# What is needed:
Pick out every line below that contains the word "common" and copy each such line in full.

# Data section:
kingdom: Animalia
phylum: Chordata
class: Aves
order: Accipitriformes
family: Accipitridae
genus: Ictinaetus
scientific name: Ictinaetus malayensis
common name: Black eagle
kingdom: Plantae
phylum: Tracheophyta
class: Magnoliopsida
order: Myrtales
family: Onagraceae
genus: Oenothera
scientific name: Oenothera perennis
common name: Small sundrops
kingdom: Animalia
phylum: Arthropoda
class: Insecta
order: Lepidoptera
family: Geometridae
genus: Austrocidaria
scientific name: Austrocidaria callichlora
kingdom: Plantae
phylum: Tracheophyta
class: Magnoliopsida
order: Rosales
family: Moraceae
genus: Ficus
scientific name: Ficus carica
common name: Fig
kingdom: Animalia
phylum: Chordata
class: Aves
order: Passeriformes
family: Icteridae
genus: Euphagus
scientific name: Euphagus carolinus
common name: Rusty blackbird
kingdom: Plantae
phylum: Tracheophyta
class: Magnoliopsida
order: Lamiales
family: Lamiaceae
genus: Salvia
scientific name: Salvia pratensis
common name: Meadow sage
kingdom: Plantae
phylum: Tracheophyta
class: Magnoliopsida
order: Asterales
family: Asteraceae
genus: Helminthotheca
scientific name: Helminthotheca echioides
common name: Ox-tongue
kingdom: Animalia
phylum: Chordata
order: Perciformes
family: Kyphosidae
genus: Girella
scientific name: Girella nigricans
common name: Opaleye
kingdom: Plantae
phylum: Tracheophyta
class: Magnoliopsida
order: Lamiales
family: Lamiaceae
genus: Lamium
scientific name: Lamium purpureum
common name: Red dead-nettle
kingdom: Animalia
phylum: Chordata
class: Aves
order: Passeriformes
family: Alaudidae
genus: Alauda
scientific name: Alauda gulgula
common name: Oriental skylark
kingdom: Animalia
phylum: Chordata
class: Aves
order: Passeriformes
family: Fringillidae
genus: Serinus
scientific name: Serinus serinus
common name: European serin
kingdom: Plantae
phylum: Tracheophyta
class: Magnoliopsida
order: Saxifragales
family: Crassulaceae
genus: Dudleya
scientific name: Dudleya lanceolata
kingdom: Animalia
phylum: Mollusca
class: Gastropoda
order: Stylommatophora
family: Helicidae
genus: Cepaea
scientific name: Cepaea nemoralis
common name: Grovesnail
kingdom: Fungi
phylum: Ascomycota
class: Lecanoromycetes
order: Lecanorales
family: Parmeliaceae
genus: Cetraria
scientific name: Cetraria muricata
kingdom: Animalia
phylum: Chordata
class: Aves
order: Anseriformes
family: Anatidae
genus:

# Exercise result:
common name: Black eagle
common name: Small sundrops
common name: Fig
common name: Rusty blackbird
common name: Meadow sage
common name: Ox-tongue
common name: Opaleye
common name: Red dead-nettle
common name: Oriental skylark
common name: European serin
common name: Grovesnail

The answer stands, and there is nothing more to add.